Collected data

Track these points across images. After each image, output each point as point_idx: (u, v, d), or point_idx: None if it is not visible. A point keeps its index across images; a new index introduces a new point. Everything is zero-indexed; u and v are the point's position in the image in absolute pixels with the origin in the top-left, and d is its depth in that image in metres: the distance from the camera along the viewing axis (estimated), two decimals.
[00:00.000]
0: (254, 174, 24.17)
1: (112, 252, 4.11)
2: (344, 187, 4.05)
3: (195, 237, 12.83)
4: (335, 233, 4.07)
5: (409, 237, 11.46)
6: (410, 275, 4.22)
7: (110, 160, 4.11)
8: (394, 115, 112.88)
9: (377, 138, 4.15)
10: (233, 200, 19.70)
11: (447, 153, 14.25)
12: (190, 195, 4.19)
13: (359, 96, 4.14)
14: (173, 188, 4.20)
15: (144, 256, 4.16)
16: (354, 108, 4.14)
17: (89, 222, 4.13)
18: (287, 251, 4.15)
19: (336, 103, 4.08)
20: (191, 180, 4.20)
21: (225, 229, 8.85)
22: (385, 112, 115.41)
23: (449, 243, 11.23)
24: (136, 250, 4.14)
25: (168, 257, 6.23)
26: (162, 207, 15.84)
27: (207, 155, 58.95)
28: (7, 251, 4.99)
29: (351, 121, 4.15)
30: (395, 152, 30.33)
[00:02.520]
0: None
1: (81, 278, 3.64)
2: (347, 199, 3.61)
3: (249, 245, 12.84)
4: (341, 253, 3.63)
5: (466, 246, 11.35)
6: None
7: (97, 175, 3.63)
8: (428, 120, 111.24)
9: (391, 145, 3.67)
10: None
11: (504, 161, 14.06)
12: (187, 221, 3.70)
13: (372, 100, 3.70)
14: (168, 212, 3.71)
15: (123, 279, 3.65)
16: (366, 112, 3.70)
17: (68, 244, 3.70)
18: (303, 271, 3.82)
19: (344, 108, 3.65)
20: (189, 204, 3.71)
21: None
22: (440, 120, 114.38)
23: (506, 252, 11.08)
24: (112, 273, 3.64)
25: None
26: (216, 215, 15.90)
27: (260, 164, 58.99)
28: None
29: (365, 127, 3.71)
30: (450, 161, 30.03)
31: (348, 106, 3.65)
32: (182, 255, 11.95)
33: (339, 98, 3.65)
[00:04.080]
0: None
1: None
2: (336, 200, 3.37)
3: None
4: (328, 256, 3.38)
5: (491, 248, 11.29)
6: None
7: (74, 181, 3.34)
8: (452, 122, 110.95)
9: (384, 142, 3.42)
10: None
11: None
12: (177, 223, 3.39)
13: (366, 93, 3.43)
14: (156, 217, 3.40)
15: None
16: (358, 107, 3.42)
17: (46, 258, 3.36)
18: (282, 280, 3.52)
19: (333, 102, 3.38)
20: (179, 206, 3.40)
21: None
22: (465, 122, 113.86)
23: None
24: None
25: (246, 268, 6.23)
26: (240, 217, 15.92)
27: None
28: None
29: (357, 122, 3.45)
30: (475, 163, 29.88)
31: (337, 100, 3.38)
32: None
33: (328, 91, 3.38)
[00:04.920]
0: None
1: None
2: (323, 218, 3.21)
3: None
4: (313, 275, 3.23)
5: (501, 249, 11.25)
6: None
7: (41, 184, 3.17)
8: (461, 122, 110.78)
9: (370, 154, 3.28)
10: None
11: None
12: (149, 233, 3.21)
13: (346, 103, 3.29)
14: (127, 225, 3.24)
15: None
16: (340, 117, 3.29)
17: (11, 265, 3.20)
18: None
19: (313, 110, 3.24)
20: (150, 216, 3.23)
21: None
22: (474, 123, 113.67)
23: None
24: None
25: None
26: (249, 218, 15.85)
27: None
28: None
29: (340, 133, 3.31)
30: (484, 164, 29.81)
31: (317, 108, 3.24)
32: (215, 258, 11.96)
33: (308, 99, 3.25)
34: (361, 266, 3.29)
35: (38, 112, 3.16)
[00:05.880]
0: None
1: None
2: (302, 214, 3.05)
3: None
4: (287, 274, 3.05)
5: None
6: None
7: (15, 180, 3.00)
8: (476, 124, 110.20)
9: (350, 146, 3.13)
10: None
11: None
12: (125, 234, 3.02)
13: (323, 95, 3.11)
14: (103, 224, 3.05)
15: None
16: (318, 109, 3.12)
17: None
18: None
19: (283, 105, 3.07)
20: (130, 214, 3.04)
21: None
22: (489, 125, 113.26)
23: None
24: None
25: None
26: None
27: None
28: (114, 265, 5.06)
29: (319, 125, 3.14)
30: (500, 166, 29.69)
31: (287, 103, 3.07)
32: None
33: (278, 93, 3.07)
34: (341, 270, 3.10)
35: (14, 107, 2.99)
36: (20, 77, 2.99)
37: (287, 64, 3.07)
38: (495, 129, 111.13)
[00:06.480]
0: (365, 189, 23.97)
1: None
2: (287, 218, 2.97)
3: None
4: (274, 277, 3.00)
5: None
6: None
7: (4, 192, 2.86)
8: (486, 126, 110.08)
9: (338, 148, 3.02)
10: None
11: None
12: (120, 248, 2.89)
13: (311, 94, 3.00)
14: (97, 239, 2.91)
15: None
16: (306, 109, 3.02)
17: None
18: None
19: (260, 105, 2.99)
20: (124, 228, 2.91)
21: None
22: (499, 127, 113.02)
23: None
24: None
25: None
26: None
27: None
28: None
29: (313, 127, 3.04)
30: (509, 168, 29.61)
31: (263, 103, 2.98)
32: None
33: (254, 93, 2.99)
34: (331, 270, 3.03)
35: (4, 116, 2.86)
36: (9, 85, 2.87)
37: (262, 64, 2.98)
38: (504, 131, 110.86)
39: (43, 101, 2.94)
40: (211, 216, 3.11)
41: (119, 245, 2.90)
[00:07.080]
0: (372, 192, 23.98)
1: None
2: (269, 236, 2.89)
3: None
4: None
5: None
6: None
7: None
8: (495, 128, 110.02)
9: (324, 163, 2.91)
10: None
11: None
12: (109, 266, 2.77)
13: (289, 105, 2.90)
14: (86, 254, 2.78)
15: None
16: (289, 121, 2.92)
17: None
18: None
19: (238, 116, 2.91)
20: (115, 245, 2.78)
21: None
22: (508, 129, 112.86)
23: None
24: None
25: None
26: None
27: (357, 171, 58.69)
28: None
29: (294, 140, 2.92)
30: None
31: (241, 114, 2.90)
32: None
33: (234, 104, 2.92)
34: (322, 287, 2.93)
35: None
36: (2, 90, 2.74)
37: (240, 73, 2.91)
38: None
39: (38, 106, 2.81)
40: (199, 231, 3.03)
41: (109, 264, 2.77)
...
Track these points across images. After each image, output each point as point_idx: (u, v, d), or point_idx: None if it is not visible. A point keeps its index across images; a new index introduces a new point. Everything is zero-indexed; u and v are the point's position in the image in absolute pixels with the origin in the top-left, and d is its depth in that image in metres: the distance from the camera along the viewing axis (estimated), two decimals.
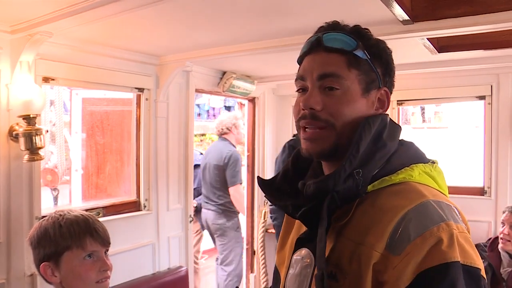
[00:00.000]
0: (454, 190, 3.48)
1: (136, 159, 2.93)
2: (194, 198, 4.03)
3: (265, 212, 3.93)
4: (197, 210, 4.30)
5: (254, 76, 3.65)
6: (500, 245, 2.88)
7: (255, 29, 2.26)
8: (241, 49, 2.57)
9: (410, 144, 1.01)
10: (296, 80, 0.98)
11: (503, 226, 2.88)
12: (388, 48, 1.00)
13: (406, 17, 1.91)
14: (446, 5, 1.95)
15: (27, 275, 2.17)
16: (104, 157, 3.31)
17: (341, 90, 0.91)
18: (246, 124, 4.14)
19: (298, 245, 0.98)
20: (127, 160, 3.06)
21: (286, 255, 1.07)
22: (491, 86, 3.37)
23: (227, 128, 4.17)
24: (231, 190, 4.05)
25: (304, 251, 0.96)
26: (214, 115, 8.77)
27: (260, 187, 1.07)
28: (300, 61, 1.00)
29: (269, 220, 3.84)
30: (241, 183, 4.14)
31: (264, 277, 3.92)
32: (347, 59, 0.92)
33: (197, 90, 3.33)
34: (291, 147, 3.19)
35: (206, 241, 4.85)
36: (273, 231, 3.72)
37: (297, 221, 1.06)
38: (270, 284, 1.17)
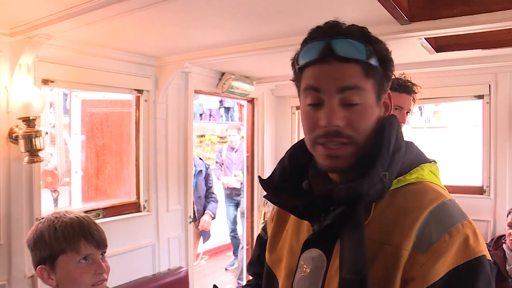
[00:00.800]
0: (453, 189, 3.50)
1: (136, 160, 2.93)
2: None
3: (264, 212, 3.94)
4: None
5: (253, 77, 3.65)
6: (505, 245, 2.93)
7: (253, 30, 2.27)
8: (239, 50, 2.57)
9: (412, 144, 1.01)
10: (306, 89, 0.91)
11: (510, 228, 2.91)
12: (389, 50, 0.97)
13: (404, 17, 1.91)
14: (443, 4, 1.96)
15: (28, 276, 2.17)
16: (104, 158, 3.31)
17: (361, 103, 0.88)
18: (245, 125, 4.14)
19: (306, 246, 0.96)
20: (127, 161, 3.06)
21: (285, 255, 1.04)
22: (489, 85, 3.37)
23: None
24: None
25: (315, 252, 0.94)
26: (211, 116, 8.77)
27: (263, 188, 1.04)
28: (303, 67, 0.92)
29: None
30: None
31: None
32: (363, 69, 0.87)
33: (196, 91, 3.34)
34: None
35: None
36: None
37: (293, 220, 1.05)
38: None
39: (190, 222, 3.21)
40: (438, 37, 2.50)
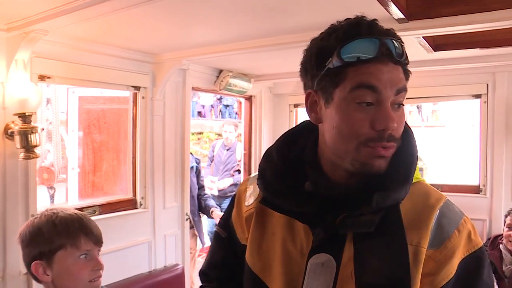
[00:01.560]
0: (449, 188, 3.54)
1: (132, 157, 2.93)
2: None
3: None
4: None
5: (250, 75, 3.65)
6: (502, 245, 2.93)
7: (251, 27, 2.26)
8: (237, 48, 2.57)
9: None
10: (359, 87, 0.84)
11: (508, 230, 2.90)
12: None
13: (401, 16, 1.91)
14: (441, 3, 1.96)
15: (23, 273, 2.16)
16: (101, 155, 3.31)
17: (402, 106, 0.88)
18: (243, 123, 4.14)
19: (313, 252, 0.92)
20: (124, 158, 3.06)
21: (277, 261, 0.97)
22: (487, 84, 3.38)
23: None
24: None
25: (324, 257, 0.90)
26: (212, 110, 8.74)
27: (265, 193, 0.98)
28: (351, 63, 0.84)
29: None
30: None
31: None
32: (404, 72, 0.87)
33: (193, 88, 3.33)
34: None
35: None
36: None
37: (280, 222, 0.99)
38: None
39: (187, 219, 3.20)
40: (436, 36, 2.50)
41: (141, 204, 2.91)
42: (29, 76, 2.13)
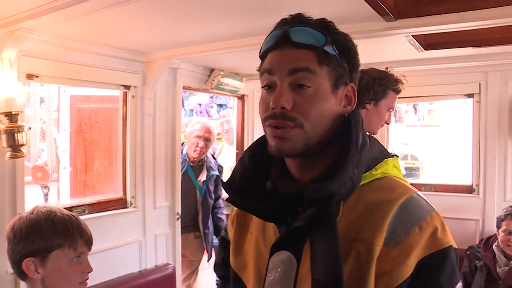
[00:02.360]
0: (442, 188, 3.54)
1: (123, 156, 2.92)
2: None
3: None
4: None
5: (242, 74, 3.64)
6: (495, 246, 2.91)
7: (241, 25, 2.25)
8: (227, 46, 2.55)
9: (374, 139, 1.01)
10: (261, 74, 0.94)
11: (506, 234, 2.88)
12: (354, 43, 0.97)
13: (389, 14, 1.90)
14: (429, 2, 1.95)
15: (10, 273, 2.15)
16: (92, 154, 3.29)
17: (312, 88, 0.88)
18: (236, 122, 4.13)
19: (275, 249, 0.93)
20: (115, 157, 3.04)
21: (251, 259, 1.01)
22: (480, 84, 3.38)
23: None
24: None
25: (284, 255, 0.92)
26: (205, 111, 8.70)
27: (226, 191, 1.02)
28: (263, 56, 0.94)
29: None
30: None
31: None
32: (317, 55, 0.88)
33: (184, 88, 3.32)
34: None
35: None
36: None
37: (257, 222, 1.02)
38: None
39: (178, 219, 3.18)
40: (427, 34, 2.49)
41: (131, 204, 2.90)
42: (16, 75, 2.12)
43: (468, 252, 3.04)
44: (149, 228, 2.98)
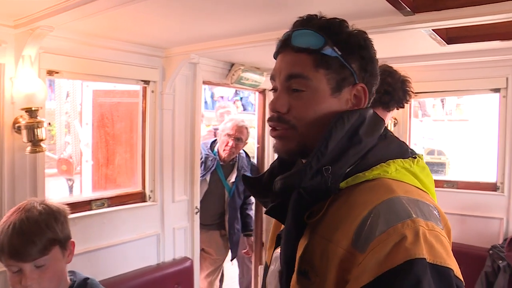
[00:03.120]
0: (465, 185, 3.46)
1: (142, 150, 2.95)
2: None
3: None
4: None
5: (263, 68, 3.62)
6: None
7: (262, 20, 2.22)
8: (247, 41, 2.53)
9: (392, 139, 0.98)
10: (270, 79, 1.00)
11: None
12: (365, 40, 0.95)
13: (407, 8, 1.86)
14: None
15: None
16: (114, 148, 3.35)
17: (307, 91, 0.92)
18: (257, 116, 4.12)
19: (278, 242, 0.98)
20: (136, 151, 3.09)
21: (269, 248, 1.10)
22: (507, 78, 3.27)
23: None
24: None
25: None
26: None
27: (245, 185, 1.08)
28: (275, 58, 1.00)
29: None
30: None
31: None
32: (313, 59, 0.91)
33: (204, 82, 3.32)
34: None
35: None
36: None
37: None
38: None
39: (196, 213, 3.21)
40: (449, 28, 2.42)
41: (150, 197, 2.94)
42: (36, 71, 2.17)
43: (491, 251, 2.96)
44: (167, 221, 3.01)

● Exercise requirements
Copy out each line of the data above, exactly, if it lies between the line holding "7: (255, 29, 2.26)" and the line holding "36: (273, 231, 3.72)", inclusive; copy no other line.

● Output for this exercise
7: (255, 29, 2.26)
8: (241, 49, 2.57)
9: (410, 144, 1.01)
10: (296, 80, 0.98)
11: (503, 226, 2.88)
12: (388, 48, 1.00)
13: (406, 17, 1.91)
14: (446, 5, 1.95)
15: (27, 275, 2.17)
16: (104, 157, 3.31)
17: (341, 90, 0.91)
18: (246, 124, 4.14)
19: (298, 245, 0.98)
20: (127, 160, 3.06)
21: (286, 255, 1.07)
22: (491, 86, 3.37)
23: (227, 128, 4.17)
24: (231, 190, 4.05)
25: (304, 251, 0.96)
26: (214, 115, 8.77)
27: (260, 187, 1.07)
28: (300, 61, 1.00)
29: (269, 220, 3.84)
30: (241, 183, 4.14)
31: (264, 277, 3.92)
32: (347, 59, 0.92)
33: (197, 90, 3.33)
34: (291, 147, 3.19)
35: (206, 241, 4.85)
36: (273, 231, 3.72)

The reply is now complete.